Une femme se promène lentement sur un chemin de montagne.
Sa marche rythmée martèle le sol crissant sous ses semelles dentelées. Le sentier cahote comme un trait de canif grisé au flanc de la montagne. Escarpé. Lascif. L'un après l'autre, les virages enlacent la pente : devant elle la promesse reculée du col, derrière la mémoire furtive des images changeantes.
En aval, la course des hautes herbes ondulant vers un torrent argenté. En amont, la paroi dénivelant et chaotique s'élançant vers le bleu du ciel. Et tout là-haut, le soleil capricieux de l'été s'étirant. Comme une circonstance hasardeuse parmi cet amas de brisure, elle est un point. C'est tout.
Au détour d'un sentier, elle rencontre un vieil ermite, assis devant une vieille bâtisse, recouverte de lierre, comme un champignon posé là et qui n'aurait pas fini de grandir. Il la regarde avec un bon sourire, la salue très obligeamment et lui dit :
- Qui es-tu ?
La femme lui rend son sourire et lui répond :
- Eh bien, tu vois, je suis en vacances.
- Comme c'est bon de prendre son repos, lui dit-il, mais je ne t'ai pas demandé ce que tu fais ici, je t'ai simplement posé la question : Qui es-tu ?

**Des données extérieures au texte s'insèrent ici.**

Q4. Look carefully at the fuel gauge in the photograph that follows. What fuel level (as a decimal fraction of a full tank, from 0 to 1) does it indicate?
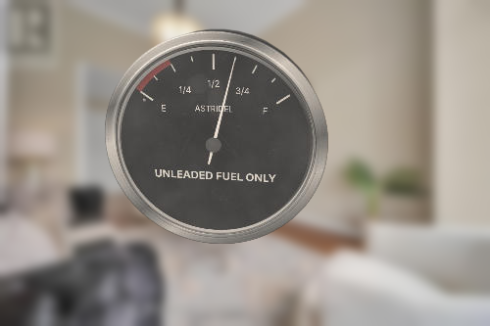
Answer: 0.625
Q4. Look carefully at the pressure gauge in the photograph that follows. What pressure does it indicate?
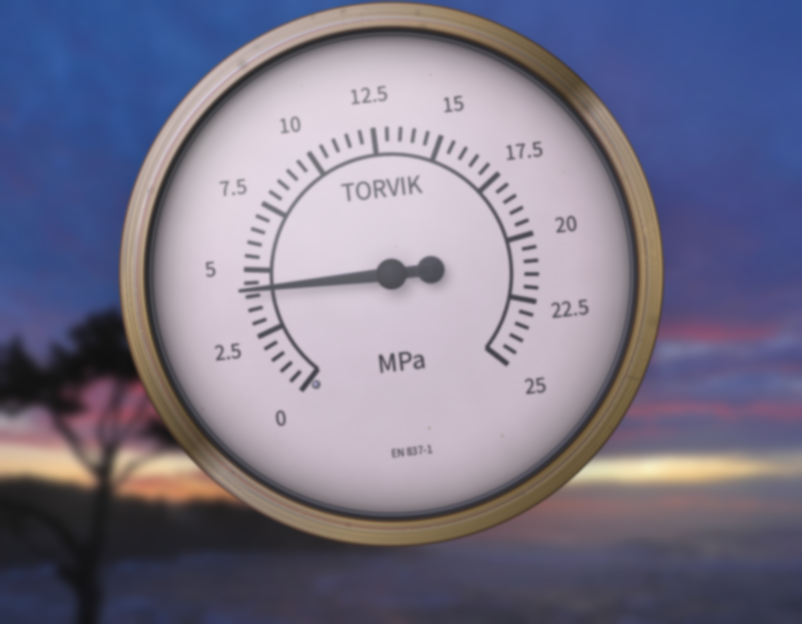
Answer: 4.25 MPa
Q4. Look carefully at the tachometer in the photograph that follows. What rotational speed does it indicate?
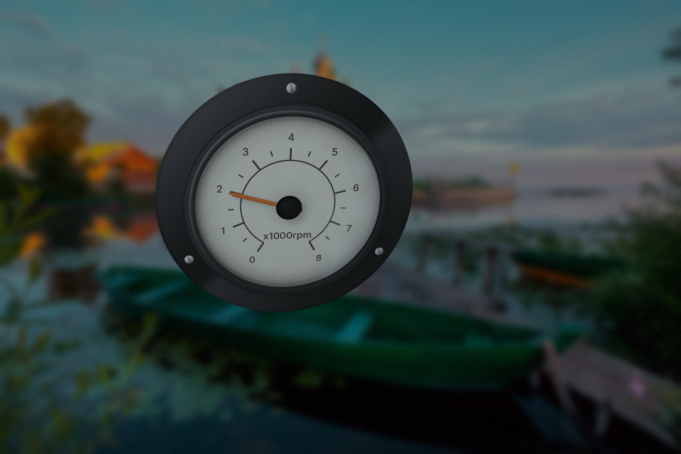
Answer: 2000 rpm
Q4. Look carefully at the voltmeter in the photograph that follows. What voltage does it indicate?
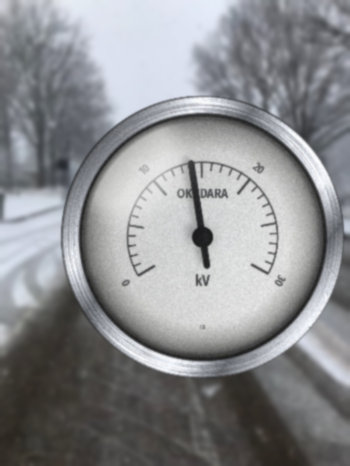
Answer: 14 kV
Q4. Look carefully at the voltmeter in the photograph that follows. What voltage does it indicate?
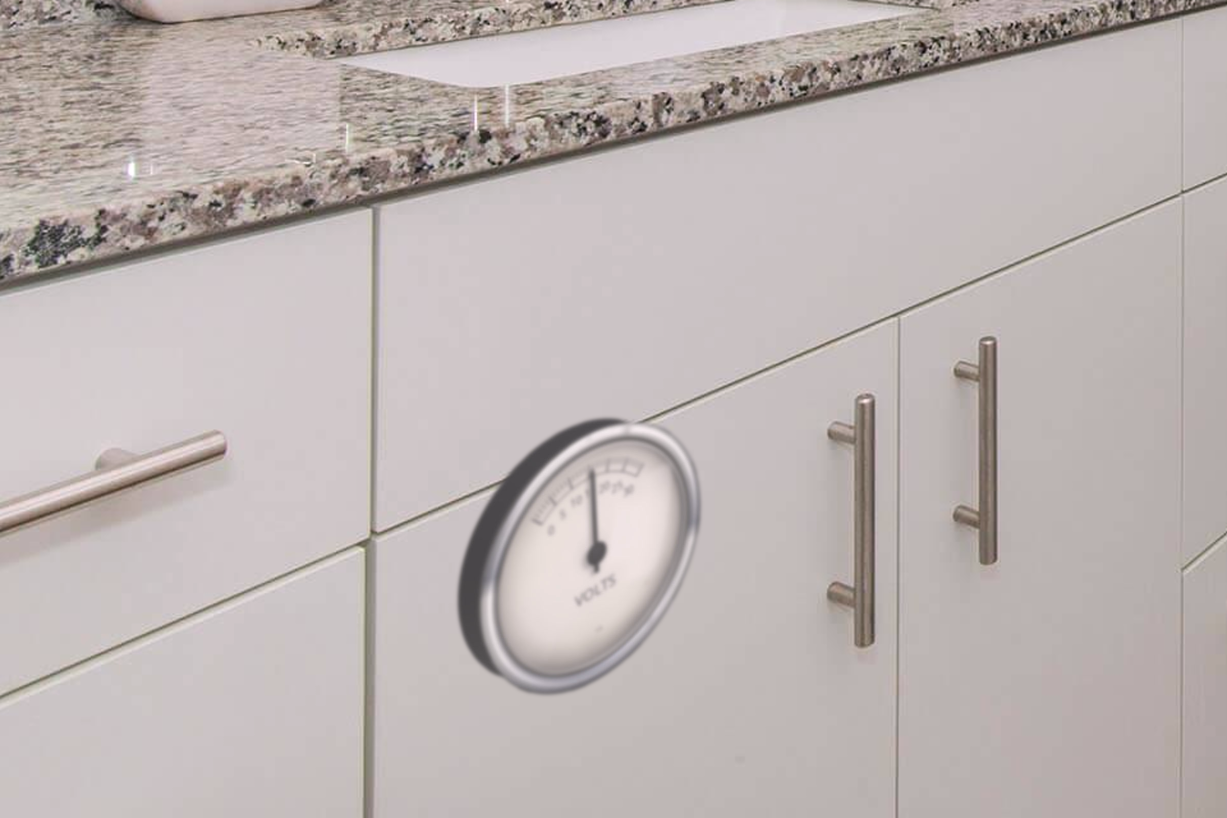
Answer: 15 V
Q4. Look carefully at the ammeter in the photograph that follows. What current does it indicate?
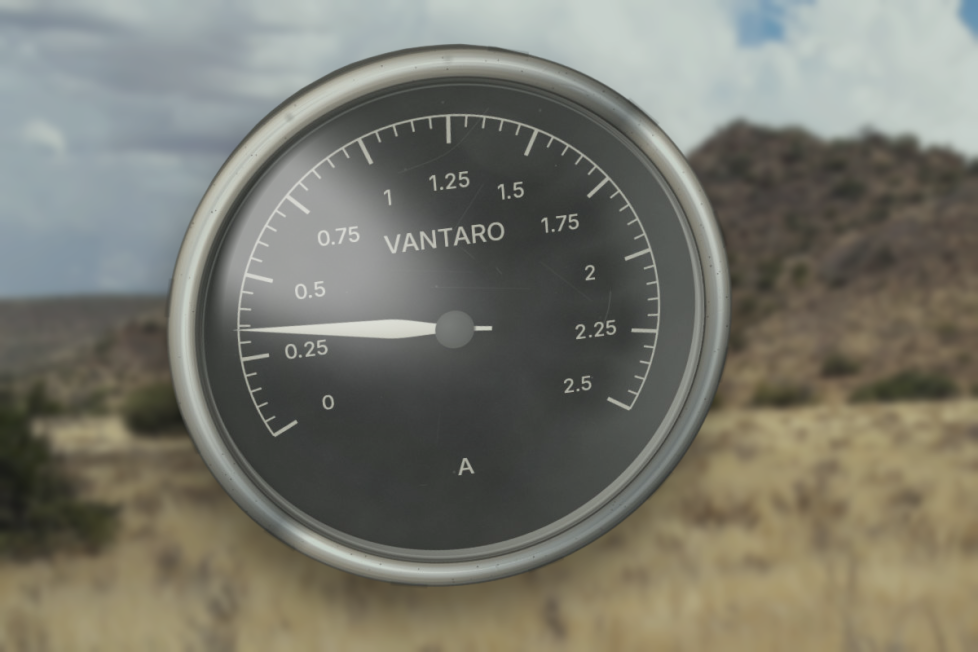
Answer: 0.35 A
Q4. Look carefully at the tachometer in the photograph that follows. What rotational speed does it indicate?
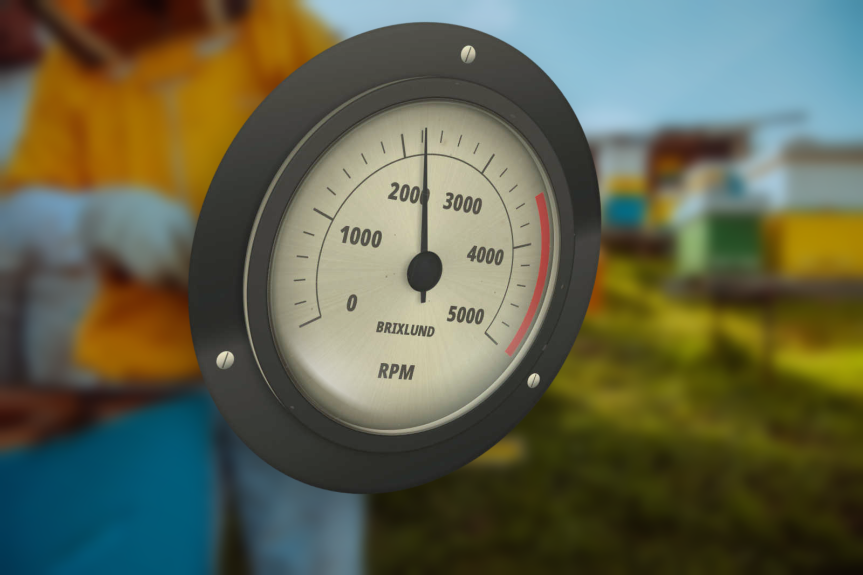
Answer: 2200 rpm
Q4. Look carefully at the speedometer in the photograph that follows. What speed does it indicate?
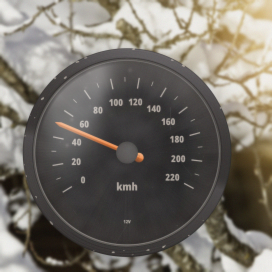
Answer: 50 km/h
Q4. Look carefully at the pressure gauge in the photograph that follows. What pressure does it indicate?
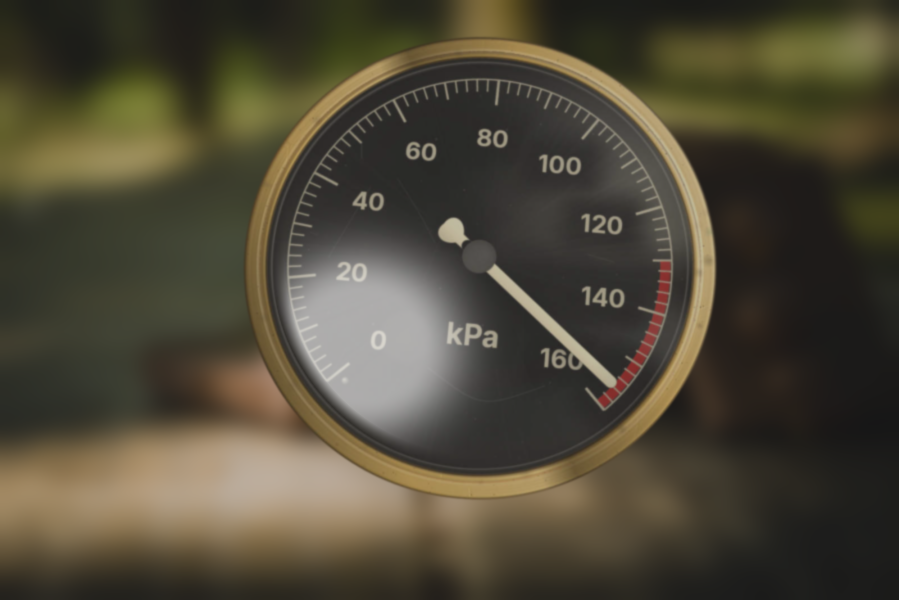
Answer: 156 kPa
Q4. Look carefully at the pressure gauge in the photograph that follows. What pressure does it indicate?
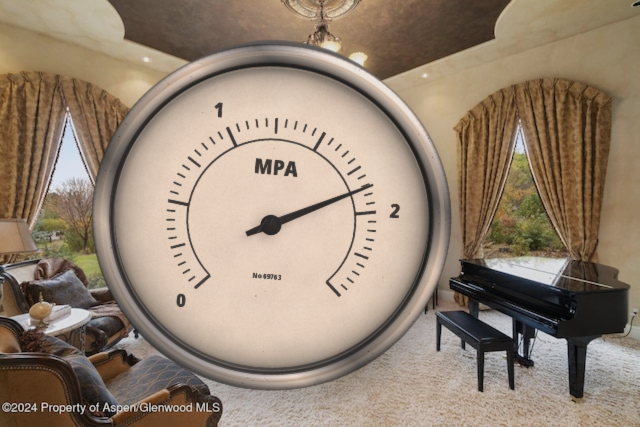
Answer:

La femme étonnée, réfléchit quelques instants et reprend :
- Je suis directrice de la communication dans mon entreprise.
- Félicitations, lui répondit-il admiratif. Mais vois-tu, je ne t'ai pas demandé ta profession, non, je t'ai seulement posé la question : Qui es-tu ?
Devant cette réponse inattendue la femme s'irrita quelque peu :
- Eh bien, je suis première adjointe au conseil municipal de mon village !
- Oh ! Félicitations, lui dit l'homme. Mais, vois-tu, je ne t'ai pas demandé tes mandats électifs, je t'ai seulement posé cette seule question : Qui es-tu ? Fâchée la femme répondit sèchement :
- Je suis la mère de trois enfants.
- Comme c'est beau d'avoir donné la vie à trois êtres humains ! Mais, vois-tu, je t'ai seulement posé cette question, reprit l'homme imperturbable : Qui es-tu ?
En colère, elle tourna les talons et ne revit plus jamais l'ermite.
Depuis, chaque matin, on dit qu'elle a pris l'habitude de se sourire devant son miroir.